Apple just announced a new iPhone, and instead of being excited, I’m kind of worried. By removing the old fashioned headphone jack in the new iPhone 7 and making all audio go through their DRM enabled lightning jack, Apple has placed a HUGE hardware audio lock on all consumers.

Putting it in a really simple way, standard headphone jacks don’t have a guard at the exit door. Any sound can come out. Lightning jacks on the iPhone 7 DO have a guard at the door who can decide what sounds get to leave and what sounds can’t. The new guard may not let some sounds out unless there’s a specific ride waiting for them.

As for the sounds themselves, if the sound has to call home every time it wants to exit and play, if their home doesn’t answer or if their home says “you’re not supposed to be there”, the guard won’t let them out. 

Sounds that play already should be ok, but with this new guard at the door, more “homes” concerned with making money and keeping their sounds safe might demand calls home all the time. 

There’s no legal way to circumvent the guard, and since the guard is part of the hardware, he’s not going to move without a major undertaking.

This is a huge loss of consumer control. Apple can now lock out headphones, speakers and even audio formats if they haven’t paid the appropriate bribe to Apple in advance.
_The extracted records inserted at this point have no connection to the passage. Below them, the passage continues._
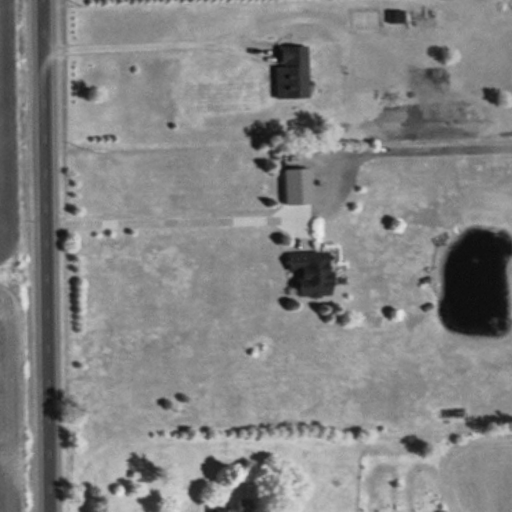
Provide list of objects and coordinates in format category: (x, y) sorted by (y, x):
building: (394, 16)
road: (148, 47)
building: (289, 73)
building: (295, 186)
road: (170, 221)
road: (47, 255)
building: (309, 272)
building: (229, 506)
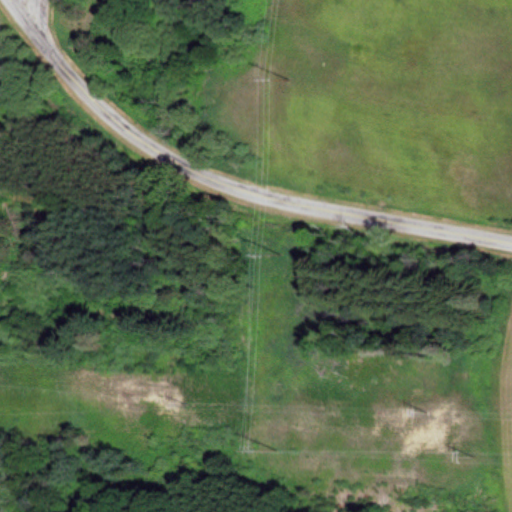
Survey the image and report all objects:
road: (37, 18)
road: (224, 187)
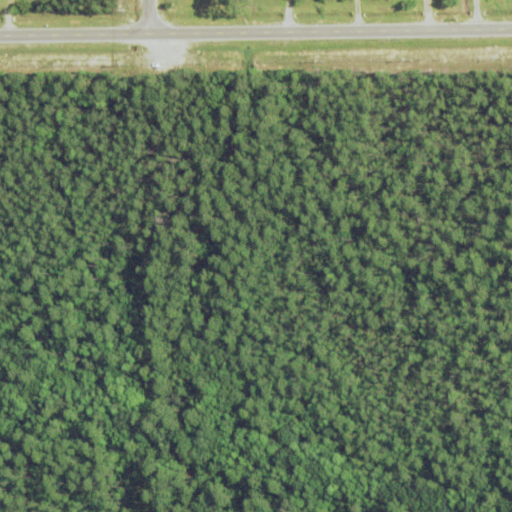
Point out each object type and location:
road: (426, 14)
road: (149, 16)
road: (255, 31)
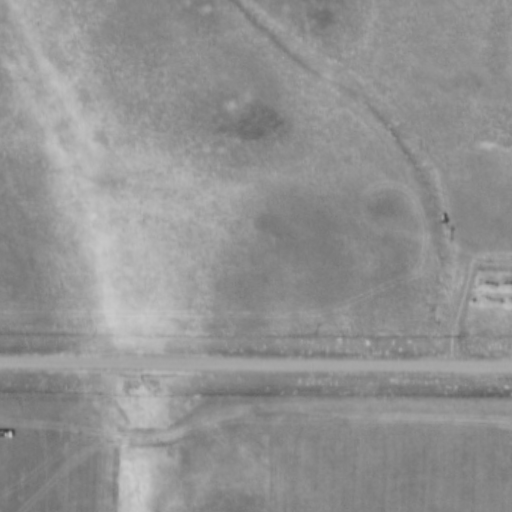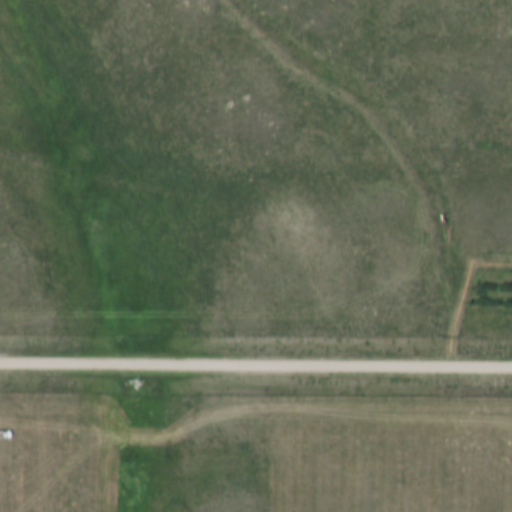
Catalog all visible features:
road: (255, 364)
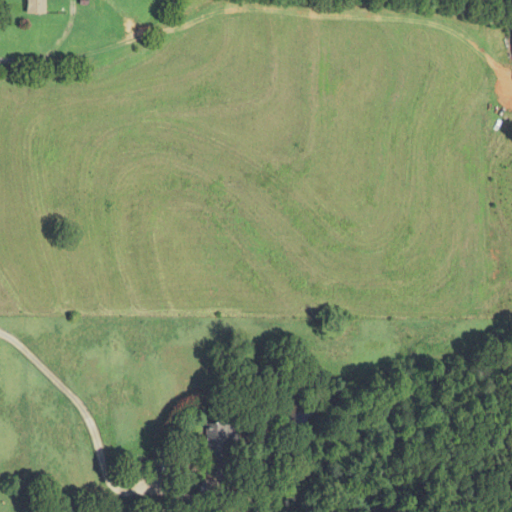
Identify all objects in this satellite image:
building: (35, 7)
road: (101, 436)
building: (216, 444)
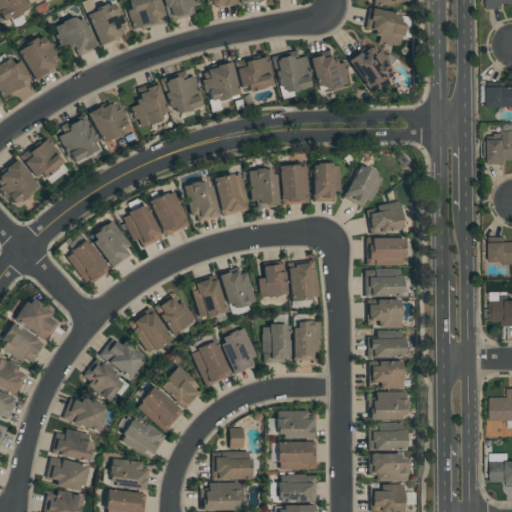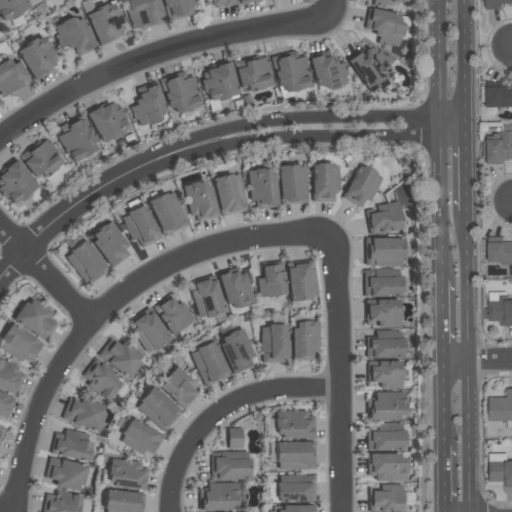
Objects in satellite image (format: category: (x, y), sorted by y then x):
building: (245, 0)
building: (390, 1)
building: (220, 2)
building: (495, 4)
building: (179, 7)
building: (11, 8)
road: (329, 9)
building: (143, 13)
building: (102, 20)
building: (385, 26)
building: (72, 34)
building: (36, 57)
road: (151, 57)
road: (464, 57)
building: (368, 66)
building: (252, 72)
building: (289, 72)
building: (326, 72)
building: (11, 77)
building: (219, 81)
building: (179, 93)
building: (498, 96)
building: (147, 105)
road: (271, 119)
building: (107, 122)
road: (275, 138)
building: (76, 139)
road: (440, 142)
building: (499, 146)
building: (40, 159)
road: (464, 164)
building: (324, 181)
building: (15, 182)
building: (291, 183)
building: (260, 186)
building: (361, 186)
building: (228, 194)
building: (198, 200)
building: (166, 213)
building: (383, 218)
building: (139, 226)
road: (43, 230)
building: (108, 244)
building: (382, 251)
building: (84, 262)
road: (42, 269)
building: (270, 281)
building: (300, 281)
building: (381, 282)
building: (235, 289)
building: (205, 298)
road: (111, 299)
building: (499, 308)
building: (381, 313)
building: (172, 314)
building: (34, 319)
road: (444, 322)
building: (147, 332)
building: (303, 340)
building: (273, 342)
building: (19, 344)
building: (384, 348)
building: (235, 351)
building: (119, 357)
road: (478, 360)
road: (468, 363)
building: (208, 364)
building: (384, 373)
building: (9, 377)
road: (338, 378)
building: (102, 380)
building: (178, 387)
road: (445, 402)
building: (5, 404)
building: (385, 405)
building: (500, 407)
building: (157, 409)
road: (224, 411)
building: (83, 414)
building: (291, 424)
building: (1, 431)
building: (139, 438)
building: (233, 438)
building: (385, 440)
building: (69, 445)
building: (294, 455)
building: (228, 465)
building: (386, 467)
building: (499, 469)
building: (64, 474)
building: (125, 474)
road: (445, 478)
building: (293, 489)
building: (217, 496)
building: (384, 498)
building: (121, 501)
building: (59, 502)
building: (294, 508)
Did I say bribe? I meant licensing fee.

The really sad thing is that since Apple has set this as their new normal and Apple fans typically buy new iPhones in record numbers, other phone manufacturers will pick up on this new source of income and run with it.

This just might wind up in a class action lawsuit in a few years.

In other news, my world has changed for tremendously better, and this blog might maybe spin slightly in a new direction. It’s all good, though. Happiness is infectious!